LOCATION: on the bus
AMPM: am

Commuter code: Day wun dun

I think I am onto something here. I will be taking the train 3 days a week, the commute is 40ish minutes each direction. Since there are two cycling legs in each direction, and the last leg is uphill and I’m carrying full panniers, I end up home and exhausted. If I get the laptop out on the train and work on only that project, that’s 80 minutes of work done. The train carriage has tables, and since I go against traffic, I get one to myself.

I’m having an “Ima jeenyis” moment: if I do nothing else—nothing—but come home so tired that I zone out and sleep, I got 80 minutes in. Granted, it’s not earth shattering code, but it’s required planning, problem-solving, and enough coding to make me happy. It is also a set time. No “Just one more …”. If I do that, I miss my stops. Another bonus for me is that before and after the train leg are cycling legs, when I can’t do anything but think, dream, and avoid motorized cages.

I hope as my body gets used to the new plan (What in slacker hell am I doing up at 5 and out on my bicycle at 6? And why does my bike suddenly weigh 25 tons?), I’ll be more productive at home IN ADDITION TO what I have done on the train. Right now I am spending some of my home-code time whining about my quads.

As I put 100 Days of Code to rest as I readjust my daily goals, this will keep me accountable for at least 3/7 days.

Train tanty & commuter coding

First, the tanty:

I’m earning a little coin doing some part-time work far away. Not quite in a galaxy, but damn near close to being one. To get there, I could drive. I have. It works. If I leave at 6am, I get there at 6:30 and workout, shower, and relax before I start working. The traffic is minimal and while it’s three times the distance from my house to Austin’s CBD, it takes less time to commute to this almost-galaxy at 6a than to the CBD at 8. But no matter how early I get up and how fast the commute is, it’s still driving. I’m also coming home in school traffic. I get nothing done. Who does? Who on earth gets anything done while driving? Oh yeah, the phone users. Let’s not start a rant about them.

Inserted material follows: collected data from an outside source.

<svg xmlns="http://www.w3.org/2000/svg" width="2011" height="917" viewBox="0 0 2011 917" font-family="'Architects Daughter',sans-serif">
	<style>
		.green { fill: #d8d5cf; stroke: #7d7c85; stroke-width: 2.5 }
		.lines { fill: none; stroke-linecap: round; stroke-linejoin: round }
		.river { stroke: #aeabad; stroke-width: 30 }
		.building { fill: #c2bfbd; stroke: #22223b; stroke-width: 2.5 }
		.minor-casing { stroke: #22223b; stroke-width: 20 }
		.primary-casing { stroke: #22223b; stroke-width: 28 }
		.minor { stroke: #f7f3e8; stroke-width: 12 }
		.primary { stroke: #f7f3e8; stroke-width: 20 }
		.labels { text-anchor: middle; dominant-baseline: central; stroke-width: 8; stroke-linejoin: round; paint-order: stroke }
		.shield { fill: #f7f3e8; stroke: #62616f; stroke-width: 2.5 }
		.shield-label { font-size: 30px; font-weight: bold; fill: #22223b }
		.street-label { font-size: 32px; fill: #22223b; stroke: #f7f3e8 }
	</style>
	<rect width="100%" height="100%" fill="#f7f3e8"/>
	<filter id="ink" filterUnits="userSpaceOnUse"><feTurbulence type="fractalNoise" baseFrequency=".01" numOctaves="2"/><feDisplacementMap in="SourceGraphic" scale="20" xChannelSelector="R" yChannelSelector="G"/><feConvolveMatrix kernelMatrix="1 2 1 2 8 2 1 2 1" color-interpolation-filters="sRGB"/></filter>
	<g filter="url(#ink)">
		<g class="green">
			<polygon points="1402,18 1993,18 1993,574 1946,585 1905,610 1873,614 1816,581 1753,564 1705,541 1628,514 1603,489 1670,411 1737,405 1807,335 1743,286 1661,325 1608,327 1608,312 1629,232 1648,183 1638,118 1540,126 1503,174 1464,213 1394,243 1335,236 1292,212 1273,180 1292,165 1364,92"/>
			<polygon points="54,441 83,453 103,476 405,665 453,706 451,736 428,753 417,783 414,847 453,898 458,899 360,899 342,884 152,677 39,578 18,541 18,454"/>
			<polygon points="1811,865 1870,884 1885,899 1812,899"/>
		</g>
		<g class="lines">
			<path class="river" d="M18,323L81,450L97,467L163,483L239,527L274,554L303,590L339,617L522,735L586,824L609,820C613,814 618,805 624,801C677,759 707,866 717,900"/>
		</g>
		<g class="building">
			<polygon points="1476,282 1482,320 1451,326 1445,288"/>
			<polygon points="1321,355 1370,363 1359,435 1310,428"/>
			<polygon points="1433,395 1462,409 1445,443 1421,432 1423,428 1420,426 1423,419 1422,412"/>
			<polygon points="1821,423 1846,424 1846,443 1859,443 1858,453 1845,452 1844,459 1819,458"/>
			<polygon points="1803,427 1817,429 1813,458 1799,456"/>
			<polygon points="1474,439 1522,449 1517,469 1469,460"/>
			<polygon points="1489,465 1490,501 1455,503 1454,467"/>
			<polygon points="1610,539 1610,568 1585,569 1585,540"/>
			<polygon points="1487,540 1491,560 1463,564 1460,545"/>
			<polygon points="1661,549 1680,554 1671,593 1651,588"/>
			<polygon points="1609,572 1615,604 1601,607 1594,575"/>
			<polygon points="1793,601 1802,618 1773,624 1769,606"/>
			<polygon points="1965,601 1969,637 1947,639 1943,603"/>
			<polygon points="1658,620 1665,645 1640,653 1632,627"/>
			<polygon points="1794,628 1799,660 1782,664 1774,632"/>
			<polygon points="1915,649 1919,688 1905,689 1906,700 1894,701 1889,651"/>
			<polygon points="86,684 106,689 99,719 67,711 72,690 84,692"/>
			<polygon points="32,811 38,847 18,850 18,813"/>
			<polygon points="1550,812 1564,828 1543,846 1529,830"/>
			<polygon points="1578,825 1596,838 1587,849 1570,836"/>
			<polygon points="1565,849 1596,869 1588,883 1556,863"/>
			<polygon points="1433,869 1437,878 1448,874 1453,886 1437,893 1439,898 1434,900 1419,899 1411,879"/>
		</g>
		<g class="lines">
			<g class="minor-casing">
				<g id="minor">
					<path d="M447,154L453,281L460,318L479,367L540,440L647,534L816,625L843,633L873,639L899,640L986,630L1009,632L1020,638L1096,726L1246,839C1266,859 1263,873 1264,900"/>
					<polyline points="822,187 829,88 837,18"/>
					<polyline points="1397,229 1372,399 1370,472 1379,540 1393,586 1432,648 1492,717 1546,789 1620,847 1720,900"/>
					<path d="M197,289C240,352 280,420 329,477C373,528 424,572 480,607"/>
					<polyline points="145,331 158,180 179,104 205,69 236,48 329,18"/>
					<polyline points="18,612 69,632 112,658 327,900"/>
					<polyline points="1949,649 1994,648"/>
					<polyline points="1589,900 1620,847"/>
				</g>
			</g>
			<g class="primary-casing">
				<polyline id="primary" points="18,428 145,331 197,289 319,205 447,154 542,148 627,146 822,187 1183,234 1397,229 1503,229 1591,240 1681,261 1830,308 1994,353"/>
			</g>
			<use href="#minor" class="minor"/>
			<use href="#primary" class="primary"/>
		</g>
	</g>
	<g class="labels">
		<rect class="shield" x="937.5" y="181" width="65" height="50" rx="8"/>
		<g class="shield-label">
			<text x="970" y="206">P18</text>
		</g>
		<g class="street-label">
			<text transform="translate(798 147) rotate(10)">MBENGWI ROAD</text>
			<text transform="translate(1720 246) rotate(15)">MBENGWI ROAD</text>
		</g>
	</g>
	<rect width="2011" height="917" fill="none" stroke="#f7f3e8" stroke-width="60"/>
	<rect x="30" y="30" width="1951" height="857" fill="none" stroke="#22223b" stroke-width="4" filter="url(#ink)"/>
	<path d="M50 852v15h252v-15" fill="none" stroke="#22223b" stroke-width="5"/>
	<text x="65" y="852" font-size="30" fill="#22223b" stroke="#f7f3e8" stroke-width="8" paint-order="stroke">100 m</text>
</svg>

I’ve sussed it out. I used to live in a city with a decent rail system (yo, Brisbane!), and have had to get used to Austin thinking it’s a city but having only one train. ONE! Two cars and running hourly on one route. I wouldn’t call this a rail system. I’d call it a functional amusement park. Austin, darling, you’re hardly weird by not embracing rail. Your hippies, hipsters, and pseudo “weirdos” are in cars (often solo) and clogging up your roads. It’s not Californians’ fault. We are backwards thanks to decisions made by people born and raised here. But go on blaming California. It’s more a sign that you’re bad at math.

Now the coding:

Now, to get to work, I cycle 30 minutes, take the train for another 30, then cycle 15 more. Coming home it’s slower due to the time of day and a serious uphill commute. I have 30 minutes in there to open up the laptop and tap tap tap. I could work on existing code and projects, but since my desk is my lap, and I have no space to write AND I have no give on the time I can unpack and pack, I thought the best thing for me to do is either read about coding, data science, and how-tos, blog about them, or do easy mini projects to keep my mind occupied on the train.

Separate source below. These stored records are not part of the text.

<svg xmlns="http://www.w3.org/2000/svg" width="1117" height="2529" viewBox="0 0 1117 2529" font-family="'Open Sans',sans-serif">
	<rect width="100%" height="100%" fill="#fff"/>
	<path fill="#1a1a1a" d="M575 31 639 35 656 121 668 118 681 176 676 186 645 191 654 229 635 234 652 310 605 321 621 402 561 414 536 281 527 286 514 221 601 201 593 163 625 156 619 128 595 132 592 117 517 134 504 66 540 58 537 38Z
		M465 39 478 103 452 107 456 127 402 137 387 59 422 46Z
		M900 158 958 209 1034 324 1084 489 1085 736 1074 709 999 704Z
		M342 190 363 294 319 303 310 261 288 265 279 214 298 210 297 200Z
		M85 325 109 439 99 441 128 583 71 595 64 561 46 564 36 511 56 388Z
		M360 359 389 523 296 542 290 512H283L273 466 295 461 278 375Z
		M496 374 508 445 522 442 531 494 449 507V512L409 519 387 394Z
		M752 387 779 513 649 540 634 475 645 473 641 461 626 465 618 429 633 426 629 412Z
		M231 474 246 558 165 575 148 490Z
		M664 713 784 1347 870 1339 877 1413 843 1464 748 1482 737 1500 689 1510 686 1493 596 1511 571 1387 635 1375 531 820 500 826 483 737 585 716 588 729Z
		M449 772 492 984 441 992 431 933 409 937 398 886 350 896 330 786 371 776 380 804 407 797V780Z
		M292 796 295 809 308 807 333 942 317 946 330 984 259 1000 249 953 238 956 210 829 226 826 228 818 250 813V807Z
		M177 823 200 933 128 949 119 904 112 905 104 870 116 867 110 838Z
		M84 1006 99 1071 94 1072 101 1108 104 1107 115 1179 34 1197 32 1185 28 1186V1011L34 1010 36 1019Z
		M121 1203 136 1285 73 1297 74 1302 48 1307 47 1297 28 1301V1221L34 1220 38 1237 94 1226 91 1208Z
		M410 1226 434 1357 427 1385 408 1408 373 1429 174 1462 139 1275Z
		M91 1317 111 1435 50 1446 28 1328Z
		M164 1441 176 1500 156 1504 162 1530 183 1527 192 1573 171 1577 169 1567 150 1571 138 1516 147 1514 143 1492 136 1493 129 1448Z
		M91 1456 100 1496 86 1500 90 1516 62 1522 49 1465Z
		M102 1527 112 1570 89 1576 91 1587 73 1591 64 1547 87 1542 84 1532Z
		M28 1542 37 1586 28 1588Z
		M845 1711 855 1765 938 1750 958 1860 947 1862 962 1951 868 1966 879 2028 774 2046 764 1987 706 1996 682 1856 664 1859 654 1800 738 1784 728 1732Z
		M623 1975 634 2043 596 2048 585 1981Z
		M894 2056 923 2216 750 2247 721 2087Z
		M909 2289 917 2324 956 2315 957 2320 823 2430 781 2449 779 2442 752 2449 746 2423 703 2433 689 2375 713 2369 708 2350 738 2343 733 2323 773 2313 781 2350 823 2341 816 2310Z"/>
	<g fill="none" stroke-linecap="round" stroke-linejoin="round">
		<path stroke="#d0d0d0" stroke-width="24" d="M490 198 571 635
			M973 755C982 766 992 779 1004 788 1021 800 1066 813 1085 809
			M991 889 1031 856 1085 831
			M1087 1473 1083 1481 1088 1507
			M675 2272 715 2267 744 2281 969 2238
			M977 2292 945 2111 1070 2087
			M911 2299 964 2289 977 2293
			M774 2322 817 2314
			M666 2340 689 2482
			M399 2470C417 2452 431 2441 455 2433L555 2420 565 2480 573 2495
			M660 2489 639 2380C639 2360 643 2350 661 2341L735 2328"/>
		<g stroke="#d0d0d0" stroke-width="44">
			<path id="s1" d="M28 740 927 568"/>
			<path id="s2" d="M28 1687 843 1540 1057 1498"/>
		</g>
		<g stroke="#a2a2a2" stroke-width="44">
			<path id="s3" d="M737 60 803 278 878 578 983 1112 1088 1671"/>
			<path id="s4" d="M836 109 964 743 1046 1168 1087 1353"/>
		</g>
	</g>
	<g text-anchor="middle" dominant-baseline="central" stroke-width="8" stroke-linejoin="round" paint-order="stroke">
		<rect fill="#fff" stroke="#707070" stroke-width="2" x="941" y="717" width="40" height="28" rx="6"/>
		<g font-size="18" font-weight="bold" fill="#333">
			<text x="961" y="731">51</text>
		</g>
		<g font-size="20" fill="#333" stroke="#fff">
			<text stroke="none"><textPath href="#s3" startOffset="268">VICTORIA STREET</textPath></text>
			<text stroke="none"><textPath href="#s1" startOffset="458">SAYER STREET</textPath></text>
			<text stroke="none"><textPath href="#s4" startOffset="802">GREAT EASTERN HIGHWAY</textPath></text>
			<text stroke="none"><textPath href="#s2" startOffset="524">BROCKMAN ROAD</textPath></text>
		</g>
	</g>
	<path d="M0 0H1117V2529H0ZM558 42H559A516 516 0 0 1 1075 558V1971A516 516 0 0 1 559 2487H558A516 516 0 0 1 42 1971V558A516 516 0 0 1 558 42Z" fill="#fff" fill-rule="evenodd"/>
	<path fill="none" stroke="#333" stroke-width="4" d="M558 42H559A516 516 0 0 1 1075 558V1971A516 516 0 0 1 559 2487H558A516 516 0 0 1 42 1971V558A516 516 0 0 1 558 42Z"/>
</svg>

I initialised a repo on GitHub just for this. I have no general plan other than to commit whatever I’ve done. I may start and delete. I may copy something from one project over and take it back. I may just have little bitty things or one larger thing built in itty bitty steps. I think of this repo and 30 minutes (x2) as my version of train sudoku or crossword puzzles. It’s less about the final code than it is just to code. Anything.

I think my only rule will be to work on JavaScript (nilla or jQuery) bits that I can add Sketch App work to in order to balance the logic with the creativity.

And now I have spent this first chunk on a blog post that starts with a tanty ranty. Ah. Venting Tssssss. All good. My boat; my rules.